Questions →
[1] Retype the part of the chess forum discussion below that begins at the words "Actually, speaking of" and stops after the words "game with Ivanchuk.".
[2] Answer these questions about the chess forum discussion below.
(a) Whom did Rubinstein defeat in the 1930 game mentioned?
(b) Which retreat does Open Defence say is worth looking at?
(c) On what date did Alphastar post?
[3] Carry on the chess forum discussion below, starting after its final comment.

Kasparov's move, strengthening the center seems appealing to me, but the analysis given on the previous page by <acirce> seems quite convincing as well.

Actually, speaking of that Kasparov game, it's interesting to see the huge burst in popularity for the move 7.bxc3 after Kasparov played it. Before then it had only been played a handful of times, including this win by Rubinstein Rubinstein vs Tartakower, 1930. Strange that such a natural move could be so unpopular until Kasparov's game with Ivanchuk.

May-06-08  Open Defence: <KingG> personally I prefer Bxc3 though the win has to be ground out and a very good defender could draw, but it seems to be a no risk line and Chigorin afficionados would hate a line where they have no counter play,

perhaps the retreat 9...Be6 is worth looking at though White has the advantage

May-24-08  Alphastar: <Open Defence> I agree that the line 7. Bxc3 exd4 8. Ne2 Bg4?! has pretty much been refuted.

Provided data →
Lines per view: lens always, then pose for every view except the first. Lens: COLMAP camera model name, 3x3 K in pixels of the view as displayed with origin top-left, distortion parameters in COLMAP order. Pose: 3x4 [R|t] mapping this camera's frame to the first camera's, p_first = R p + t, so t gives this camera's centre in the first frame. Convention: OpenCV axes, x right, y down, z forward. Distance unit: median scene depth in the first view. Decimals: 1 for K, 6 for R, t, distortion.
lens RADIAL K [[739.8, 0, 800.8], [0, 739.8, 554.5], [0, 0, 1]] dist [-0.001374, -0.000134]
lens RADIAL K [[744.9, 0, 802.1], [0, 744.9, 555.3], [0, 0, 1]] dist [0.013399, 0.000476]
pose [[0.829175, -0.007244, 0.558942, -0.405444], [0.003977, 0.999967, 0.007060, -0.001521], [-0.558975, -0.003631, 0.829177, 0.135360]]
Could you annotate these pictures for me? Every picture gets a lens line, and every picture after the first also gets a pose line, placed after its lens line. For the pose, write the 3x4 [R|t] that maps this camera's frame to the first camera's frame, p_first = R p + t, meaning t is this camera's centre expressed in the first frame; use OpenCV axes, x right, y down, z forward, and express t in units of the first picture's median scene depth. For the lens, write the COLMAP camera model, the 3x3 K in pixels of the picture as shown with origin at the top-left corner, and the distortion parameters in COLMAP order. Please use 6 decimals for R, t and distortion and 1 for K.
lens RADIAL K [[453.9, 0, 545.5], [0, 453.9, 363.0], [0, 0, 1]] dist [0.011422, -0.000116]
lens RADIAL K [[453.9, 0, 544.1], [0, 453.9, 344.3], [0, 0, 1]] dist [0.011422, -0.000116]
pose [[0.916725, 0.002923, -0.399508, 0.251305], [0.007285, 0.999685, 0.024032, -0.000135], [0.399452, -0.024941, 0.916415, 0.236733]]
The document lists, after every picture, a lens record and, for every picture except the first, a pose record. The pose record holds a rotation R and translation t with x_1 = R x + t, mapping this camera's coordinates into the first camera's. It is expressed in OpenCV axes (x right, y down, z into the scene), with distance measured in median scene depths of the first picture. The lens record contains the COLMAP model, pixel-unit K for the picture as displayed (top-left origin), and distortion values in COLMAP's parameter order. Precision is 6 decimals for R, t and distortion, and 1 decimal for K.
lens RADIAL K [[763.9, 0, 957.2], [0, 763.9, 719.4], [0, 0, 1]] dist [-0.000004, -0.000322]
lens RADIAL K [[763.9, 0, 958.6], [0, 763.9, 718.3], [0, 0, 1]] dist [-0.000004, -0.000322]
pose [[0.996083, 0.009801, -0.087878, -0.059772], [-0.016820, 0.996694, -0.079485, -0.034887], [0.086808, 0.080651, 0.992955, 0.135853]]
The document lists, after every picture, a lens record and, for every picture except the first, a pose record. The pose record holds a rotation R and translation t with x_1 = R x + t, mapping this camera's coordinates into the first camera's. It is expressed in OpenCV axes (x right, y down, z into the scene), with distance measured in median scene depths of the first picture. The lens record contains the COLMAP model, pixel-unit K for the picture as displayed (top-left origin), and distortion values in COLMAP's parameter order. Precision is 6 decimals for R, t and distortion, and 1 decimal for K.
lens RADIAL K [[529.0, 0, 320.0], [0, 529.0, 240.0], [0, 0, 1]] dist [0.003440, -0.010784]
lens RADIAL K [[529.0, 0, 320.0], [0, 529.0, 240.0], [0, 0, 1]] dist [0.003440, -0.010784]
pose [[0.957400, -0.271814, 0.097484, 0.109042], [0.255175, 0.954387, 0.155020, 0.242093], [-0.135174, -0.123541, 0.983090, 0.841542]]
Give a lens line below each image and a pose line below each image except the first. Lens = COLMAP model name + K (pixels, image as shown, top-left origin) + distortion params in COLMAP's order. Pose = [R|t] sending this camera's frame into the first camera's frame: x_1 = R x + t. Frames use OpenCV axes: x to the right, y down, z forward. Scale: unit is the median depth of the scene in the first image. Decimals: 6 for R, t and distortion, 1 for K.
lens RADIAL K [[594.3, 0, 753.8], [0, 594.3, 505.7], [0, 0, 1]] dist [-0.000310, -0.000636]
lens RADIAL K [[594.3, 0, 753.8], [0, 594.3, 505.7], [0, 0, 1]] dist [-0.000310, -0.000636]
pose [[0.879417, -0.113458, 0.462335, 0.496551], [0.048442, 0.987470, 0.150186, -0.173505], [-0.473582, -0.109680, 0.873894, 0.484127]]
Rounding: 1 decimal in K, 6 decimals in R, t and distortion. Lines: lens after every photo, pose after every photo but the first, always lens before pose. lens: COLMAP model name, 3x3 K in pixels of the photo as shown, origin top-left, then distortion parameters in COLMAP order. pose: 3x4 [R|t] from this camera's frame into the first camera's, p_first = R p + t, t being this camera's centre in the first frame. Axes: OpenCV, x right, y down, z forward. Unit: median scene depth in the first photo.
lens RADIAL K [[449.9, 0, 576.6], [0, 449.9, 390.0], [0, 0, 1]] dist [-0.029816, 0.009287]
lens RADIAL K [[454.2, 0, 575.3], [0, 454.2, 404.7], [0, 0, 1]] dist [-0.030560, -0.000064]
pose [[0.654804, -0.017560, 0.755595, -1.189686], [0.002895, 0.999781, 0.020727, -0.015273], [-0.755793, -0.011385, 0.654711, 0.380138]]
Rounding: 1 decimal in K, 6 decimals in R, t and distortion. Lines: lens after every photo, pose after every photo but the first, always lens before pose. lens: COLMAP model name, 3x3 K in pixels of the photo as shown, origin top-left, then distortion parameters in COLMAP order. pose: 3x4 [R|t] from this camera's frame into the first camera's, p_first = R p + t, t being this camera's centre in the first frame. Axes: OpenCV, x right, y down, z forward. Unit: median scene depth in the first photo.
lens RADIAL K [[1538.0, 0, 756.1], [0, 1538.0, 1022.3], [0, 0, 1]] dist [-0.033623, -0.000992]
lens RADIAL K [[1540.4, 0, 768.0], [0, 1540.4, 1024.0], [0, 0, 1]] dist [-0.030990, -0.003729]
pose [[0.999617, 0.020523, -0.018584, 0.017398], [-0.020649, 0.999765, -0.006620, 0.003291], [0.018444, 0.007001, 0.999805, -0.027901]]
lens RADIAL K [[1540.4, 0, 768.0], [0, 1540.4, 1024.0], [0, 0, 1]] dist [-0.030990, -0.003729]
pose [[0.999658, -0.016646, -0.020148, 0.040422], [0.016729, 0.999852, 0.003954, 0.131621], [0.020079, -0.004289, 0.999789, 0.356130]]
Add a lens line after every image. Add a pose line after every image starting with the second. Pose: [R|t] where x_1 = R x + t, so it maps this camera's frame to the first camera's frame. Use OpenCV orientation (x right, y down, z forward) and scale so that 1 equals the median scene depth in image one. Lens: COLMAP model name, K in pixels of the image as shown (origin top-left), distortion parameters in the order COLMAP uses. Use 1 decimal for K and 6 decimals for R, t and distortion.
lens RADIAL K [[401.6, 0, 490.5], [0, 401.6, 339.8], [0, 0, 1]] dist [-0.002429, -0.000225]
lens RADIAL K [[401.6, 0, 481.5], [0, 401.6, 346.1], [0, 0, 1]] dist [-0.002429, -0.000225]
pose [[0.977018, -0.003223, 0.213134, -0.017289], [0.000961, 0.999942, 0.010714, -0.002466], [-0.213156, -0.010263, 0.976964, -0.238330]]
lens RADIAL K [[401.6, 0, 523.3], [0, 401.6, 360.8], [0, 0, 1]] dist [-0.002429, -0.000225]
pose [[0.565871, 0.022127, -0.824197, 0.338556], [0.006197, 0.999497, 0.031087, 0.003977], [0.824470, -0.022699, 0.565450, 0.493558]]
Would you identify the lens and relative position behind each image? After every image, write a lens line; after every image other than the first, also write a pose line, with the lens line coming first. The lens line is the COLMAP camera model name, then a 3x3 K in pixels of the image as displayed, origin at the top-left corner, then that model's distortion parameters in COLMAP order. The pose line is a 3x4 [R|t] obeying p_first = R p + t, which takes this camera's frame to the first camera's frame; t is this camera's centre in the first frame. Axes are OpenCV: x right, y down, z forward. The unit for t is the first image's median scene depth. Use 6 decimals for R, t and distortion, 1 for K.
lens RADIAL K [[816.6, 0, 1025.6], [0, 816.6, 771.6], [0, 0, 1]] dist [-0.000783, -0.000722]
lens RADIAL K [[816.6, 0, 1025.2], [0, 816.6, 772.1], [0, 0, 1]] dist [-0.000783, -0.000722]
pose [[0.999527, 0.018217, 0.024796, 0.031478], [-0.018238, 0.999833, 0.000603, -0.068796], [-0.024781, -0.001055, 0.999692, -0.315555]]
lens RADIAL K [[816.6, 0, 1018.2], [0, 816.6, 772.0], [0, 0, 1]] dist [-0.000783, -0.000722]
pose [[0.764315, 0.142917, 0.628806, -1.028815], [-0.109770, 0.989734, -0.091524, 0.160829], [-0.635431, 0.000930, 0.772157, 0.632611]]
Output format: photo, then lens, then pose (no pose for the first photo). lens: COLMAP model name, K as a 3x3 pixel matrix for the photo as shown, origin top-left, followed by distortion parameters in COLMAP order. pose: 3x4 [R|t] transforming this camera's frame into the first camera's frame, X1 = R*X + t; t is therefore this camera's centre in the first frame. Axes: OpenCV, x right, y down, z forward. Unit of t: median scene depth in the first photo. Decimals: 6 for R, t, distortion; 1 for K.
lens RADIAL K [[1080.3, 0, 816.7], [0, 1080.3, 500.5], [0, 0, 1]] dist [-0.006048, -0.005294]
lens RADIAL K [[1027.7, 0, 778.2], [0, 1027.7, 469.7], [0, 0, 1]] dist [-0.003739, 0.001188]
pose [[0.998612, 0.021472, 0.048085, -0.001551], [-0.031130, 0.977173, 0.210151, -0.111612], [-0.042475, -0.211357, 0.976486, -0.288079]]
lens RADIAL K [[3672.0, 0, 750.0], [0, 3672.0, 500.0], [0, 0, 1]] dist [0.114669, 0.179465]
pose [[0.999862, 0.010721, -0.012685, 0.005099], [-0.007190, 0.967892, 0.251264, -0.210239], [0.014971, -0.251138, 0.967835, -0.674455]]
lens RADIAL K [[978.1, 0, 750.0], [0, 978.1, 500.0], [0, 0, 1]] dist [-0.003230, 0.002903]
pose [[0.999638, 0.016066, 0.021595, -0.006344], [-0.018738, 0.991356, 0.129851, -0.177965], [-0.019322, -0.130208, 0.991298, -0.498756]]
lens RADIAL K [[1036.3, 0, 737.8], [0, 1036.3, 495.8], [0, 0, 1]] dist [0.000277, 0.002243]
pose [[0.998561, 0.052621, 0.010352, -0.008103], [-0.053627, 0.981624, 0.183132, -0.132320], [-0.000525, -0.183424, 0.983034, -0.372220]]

Answers by item →
[1]
Actually, speaking of that Kasparov game, it's interesting to see the huge burst in popularity for the move 7.bxc3 after Kasparov played it. Before then it had only been played a handful of times, including this win by Rubinstein Rubinstein vs Tartakower, 1930. Strange that such a natural move could be so unpopular until Kasparov's game with Ivanchuk.

[2]
(a) Tartakower
(b) 9...Be6
(c) May-24-08

[3]
I would play 8. ..Nf6 however. I believe that move guarantees black a full share of the chances. Ofcourse there will be people who automatically claim that white has an advantage due to bishop pair in position with open centre after 9. Nxd4 O-O 10. Nxc6 Qxc6 and then something like 11. Qf3 Qxf3 12. gxf3.


click for larger view

I find such dogmatism laughable and would gladly play the black side and achieve an easy draw or more.

Seriously, everyone 'knows' that a bishop pair with an open centre should constitute an advantage. But it's like everyone thinks you can then automatically exploit that advantage, the bishops will do it by themselves. I gladly would like to know how white is going to make progress in that queenless middlegame. I would rather play the black side anyway.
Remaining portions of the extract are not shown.